The basics of building a successful business are easy to find. There are countless business manuals that explain the process.
So, why do most small businesses slowly go broke or end up being little more than a poorly paid job for their owner?
I believe I have found the answer. And I’m going to share it with you.
The truth about business success
I’ve been thinking about this a lot recently. I’ve found that time and time again, business success comes from doing the things you won’t find in a manual. Those basics are essential just to survive. To thrive, you need to do what isn’t in the book.
You need to think independently. For example.
- Turn traditional business models on their heads. Perhaps you could give away the thing that’s usually expensive and charge for something else. You get the idea.

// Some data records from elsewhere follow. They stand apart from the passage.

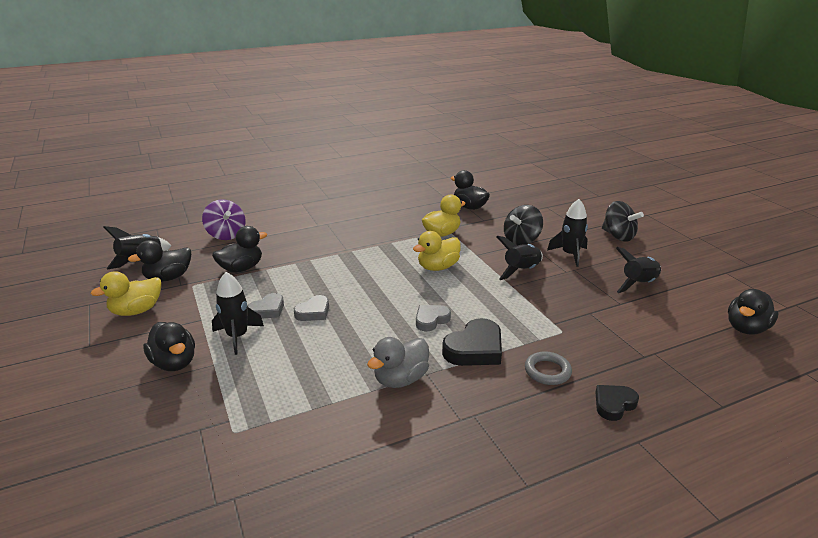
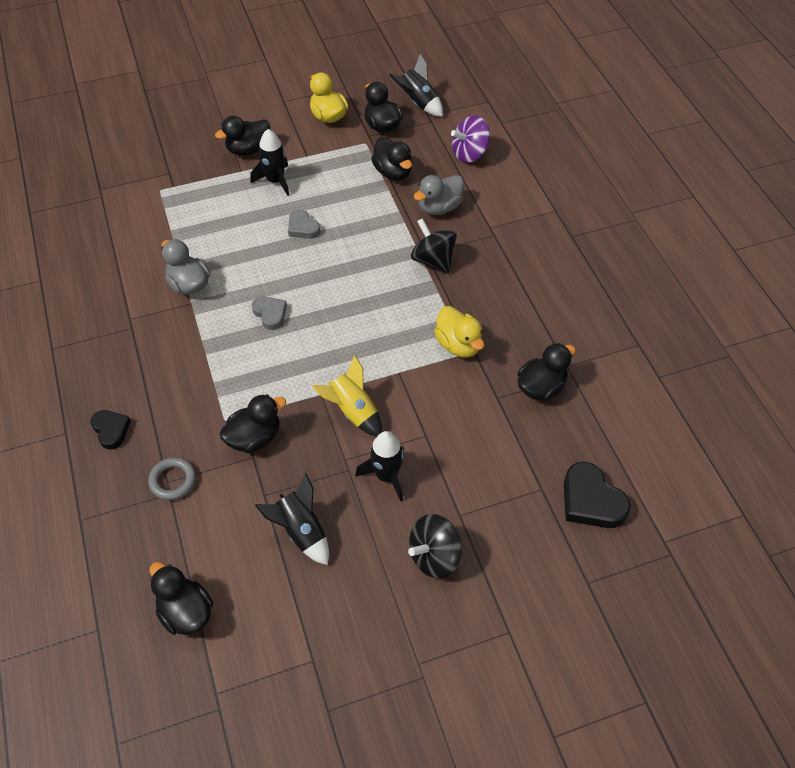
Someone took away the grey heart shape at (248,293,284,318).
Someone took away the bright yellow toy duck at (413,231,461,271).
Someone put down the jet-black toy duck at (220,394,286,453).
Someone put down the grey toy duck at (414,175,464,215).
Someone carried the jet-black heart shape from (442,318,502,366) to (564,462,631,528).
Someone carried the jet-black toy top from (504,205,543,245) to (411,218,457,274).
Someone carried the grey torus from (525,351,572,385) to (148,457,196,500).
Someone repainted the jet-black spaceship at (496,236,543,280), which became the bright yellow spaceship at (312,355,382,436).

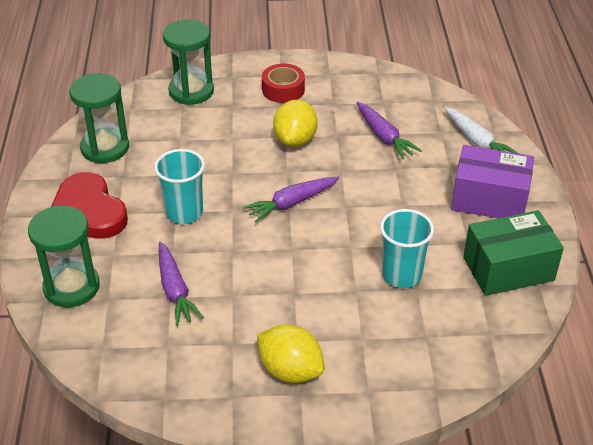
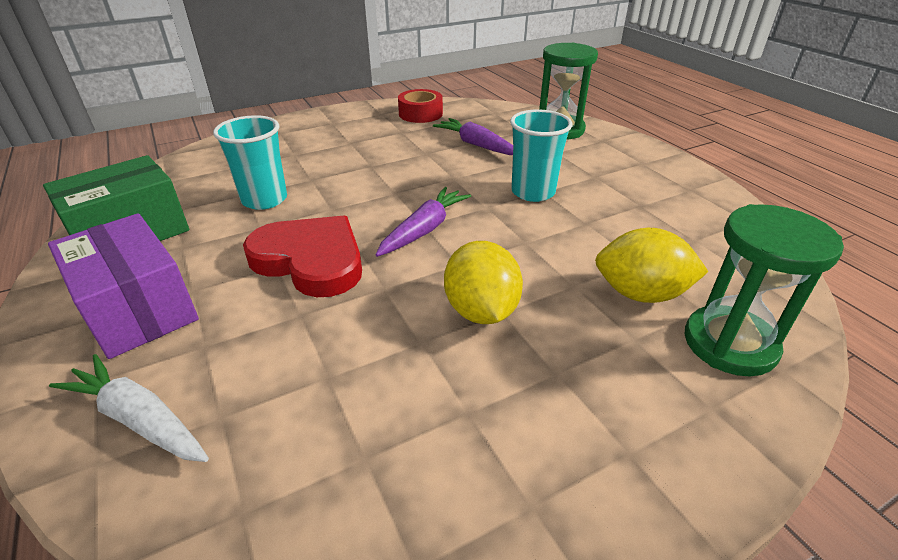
Someone took away the leaf-green hourglass at (69,73,129,163).
Someone took away the purple carrot at (357,102,422,160).
Someone carried the scarlet heart shape from (51,172,128,239) to (243,216,362,297).
Someone carried the bright yellow citrus fruit from (257,324,325,383) to (595,228,709,303).
Someone carried the scarlet sticky tape from (262,64,305,103) to (398,89,443,123).
Someone rotated the purple parcel at (451,145,534,218) by 60 degrees clockwise.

- Create happiness in the hearts of your customers, rather than sell them a commodity.
- Build your business around a team of people with individual talents, rather than an easy to copy system.
- Make being one of your clients a unique, remarkable experience, which your clients tell their friends about. Think Tom’s Shoes or Apple.
Have you noticed something about those ideas? They sound risky. The reason they sound risky is that most small businesses prefer to follow a predictable path. They are risk-averse. So, they play follow-the-follower. This is why small businesses are almost always dull, financially challenged, stressful and going nowhere.
Building your remarkable business
Clearly, it takes courage to build a remarkable small business. This is because for some reason, many business owners feel safer following what their competitors are doing.
- Even though they can see it isn’t working, their dull, predictable business is paying the bills.
- Even though they’re settling for a lifestyle that’s not what they dreamed about, [because it’s all their average business can sustain], it feels safe.
In short: Their fear of failure stops them from succeeding.
The future belongs to those who are willing to risk being average, in order to become excellent.
Dive in, sink or swim?
As business owners, we have 3 models we can follow:
- Dive in, learn and succeed.
- Sink with fear.
- Swim.
Dive in, learn and succeed: If someone risks investing in a new business model, they could fail. However, they are then able to use what they learned from the experience, so that their next project has a massively better chance of success. This is the model I use for my business. It’s also a model I work on with lots of my clients. And it works. Beautifully.
Sink with fear: If someone carries on with an average business, which will slowly go broke or leave them with little more than a poorly paid job for the rest of their life, they will definitely sink. This is the model followed by almost all small business owners.
Swim: If they summon the courage to invest in their business idea, to work with passion and create something of huge value, they could swim. This model is what happens when you get it right first time. Rare, but wonderful.
That may not seem like much of a choice, but it’s all you have.